2022 was a challenging year for Europe, as the effects of the war in Ukraine rippled across a continent already reeling from the COVID-19 pandemic. However, it also marks an important year in the fight against climate change. Despite facing significant obstacles, European countries cut their fossil fuel consumption in 2022 and sped up the transition towards green energy sources. 

The circumstances surrounding this transition are not ones we should desire to reproduce elsewhere. Prior to the invasion of Ukraine, many European countries imported high quantities of fossil fuels from Russia. The war forced a cut in energy usage and drove rapid expansion in wind and solar energy production, but also drove numerous countries back towards the use of coal for fuel. Although the large-scale shift toward renewable energy is welcome news, we shouldn't need a war to drive it. 

While the war in Ukraine was expected to drive up the use of fossil fuels throughout Europe, consumption fell instead.
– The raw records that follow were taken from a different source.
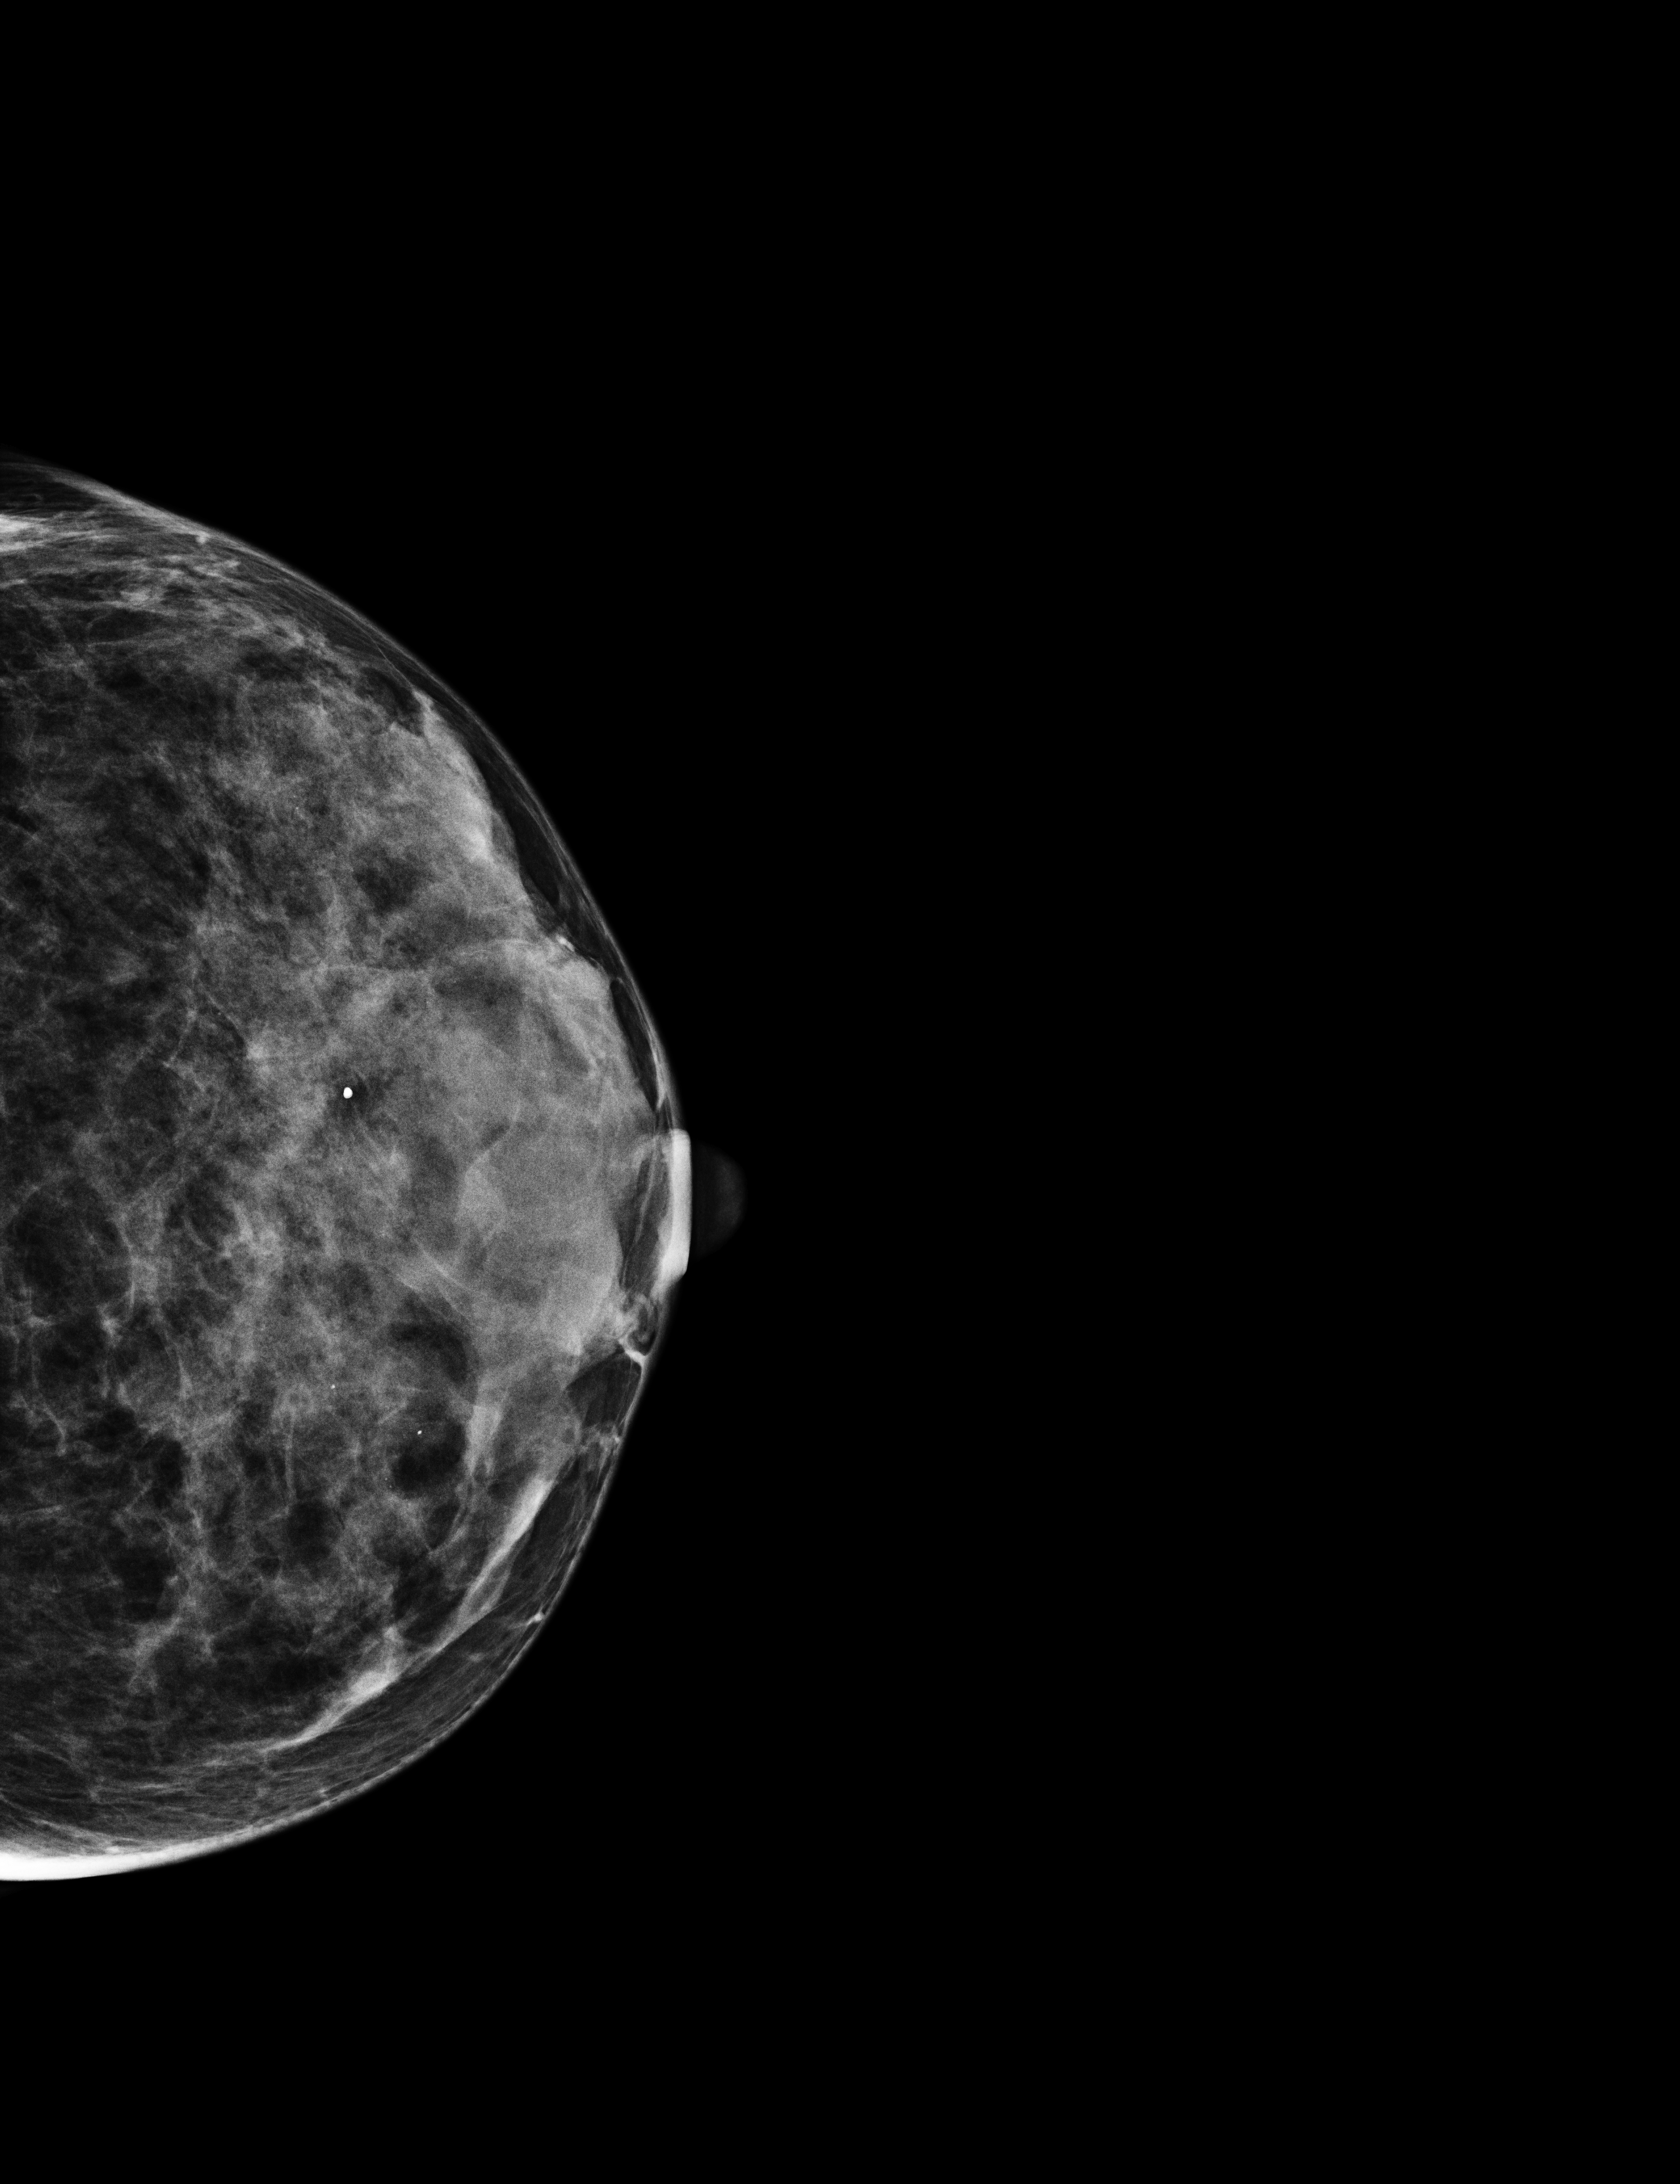
Screening examination; system: Selenia Dimensions. Female patient, age 59 years.
Image type: full-field digital mammogram. Breast: left. Projection: CC view.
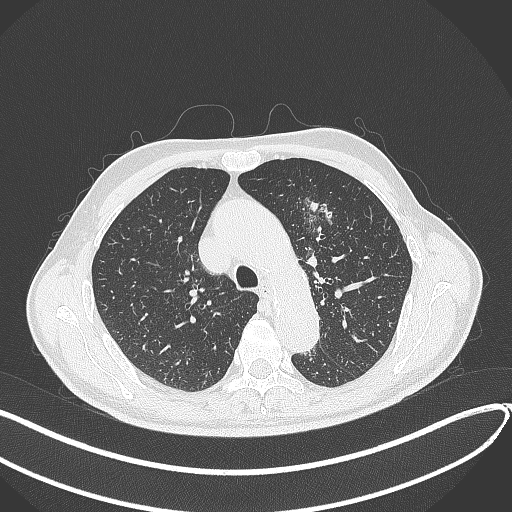
Chest CT, one axial slice. Position 298 of 459 along the scan axis. Reconstruction kernel B70f. Lung window (W 1500 / L -600 HU). 1 mm slice thickness. 512 × 512 image matrix, field of view 400 × 400 mm. Patient: male, 74 years. From the clinical record (not read from this slice): clinical TNM (as recorded): T2b N0 M1c.
Outlined on this slice (rectangle marked by the reading radiologist):
- lung tumour (recorded histology: adenocarcinoma): bounding box (x1, y1, x2, y2) in pixels: (303, 189, 347, 248)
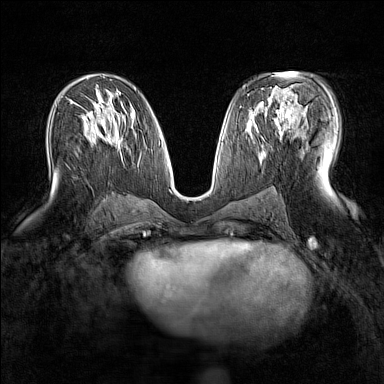
Breast MRI (dynamic contrast-enhanced), one axial slice. Position 82 of 160 along the scan axis. Dynamic contrast-enhanced series, time point 2 of 7 at this slice position (early post-contrast). 1.5 T. TE 1.8 ms, TR 5 ms. 1 mm slice thickness. 384 × 384 image matrix, field of view 300 × 300 mm. Female patient.
Structures marked on this image (semi-automatically segmented with operator editing):
- enhancing-tissue mask used for the functional tumour volume (all voxels passing the contrast-enhancement thresholds inside the analysis volume; usually the tumour): box from (x=265, y=90) to (x=307, y=135) px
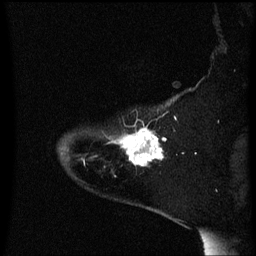
Breast MRI (dynamic contrast-enhanced), one sagittal slice. Slice 50 of 60 in the series (ordered by position). Dynamic contrast-enhanced series, image 2 of 3 at this slice position (ordered by acquisition). 1.5 T. TE 4.2 ms, TR 8.4 ms. 2 mm slice thickness. 256 × 256 image matrix, field of view 200 × 200 mm. Female patient, age 54 years. From the clinical record (not read from this slice): setting: breast cancer imaged before/during neoadjuvant chemotherapy; receptor status: HR-positive, HER2-negative.
Outlined on this slice (semi-automatic segmentation, software-assisted and operator-edited):
- analysis volume of interest (the breast-tissue region the enhancement analysis was run in; not a lesion): bounding box [x1, y1, x2, y2] px = [117, 128, 167, 167]
- tumour enhancement mask (voxels above the 70 % enhancement threshold inside the analysis volume of interest): [122, 128, 167, 167]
Consumers used less fuel overall in 2022, despite the extremes in cold weather faced by certain regions. Some of this can be attributed to changes in consumer behaviour. Although this is framed as a demand-side change, it was also driven by skyrocketing energy prices that may have forced some highly uncomfortable choices.

How can we reproduce the recent European successes in transitioning toward renewable sources of energy? More importantly, can we do so without requiring the threat of war? And can we decrease energy consumption without threatening poor and low-income households with increased costs? If we want to avoid future energy panic of the sort that Europe faced in 2022, we must figure out how we can make these same changes now.